>>>>
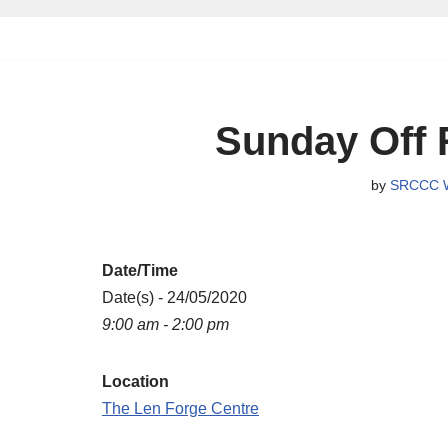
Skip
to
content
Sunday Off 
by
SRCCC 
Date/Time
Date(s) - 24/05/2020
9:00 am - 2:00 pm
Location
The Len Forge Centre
<<<<
>>>>
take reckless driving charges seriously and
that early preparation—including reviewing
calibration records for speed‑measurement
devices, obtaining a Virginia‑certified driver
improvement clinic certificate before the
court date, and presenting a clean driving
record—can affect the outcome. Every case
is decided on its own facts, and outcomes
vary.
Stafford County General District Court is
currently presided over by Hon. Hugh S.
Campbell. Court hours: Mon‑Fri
<<<<
>>>>
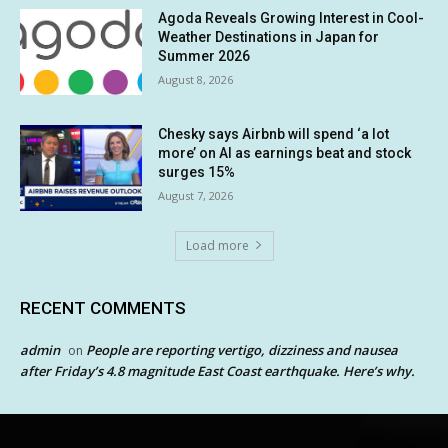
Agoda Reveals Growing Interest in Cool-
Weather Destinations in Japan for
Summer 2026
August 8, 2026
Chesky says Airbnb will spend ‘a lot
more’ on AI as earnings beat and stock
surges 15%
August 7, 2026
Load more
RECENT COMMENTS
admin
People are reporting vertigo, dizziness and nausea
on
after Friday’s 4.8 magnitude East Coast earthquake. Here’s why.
<<<<
*PROBLEM DETAILS*.
Gather every line from the entries above where the word "more" appears, and copy them.

*RESULT OF THE TASK*.
more’ on AI as earnings beat and stock
Load more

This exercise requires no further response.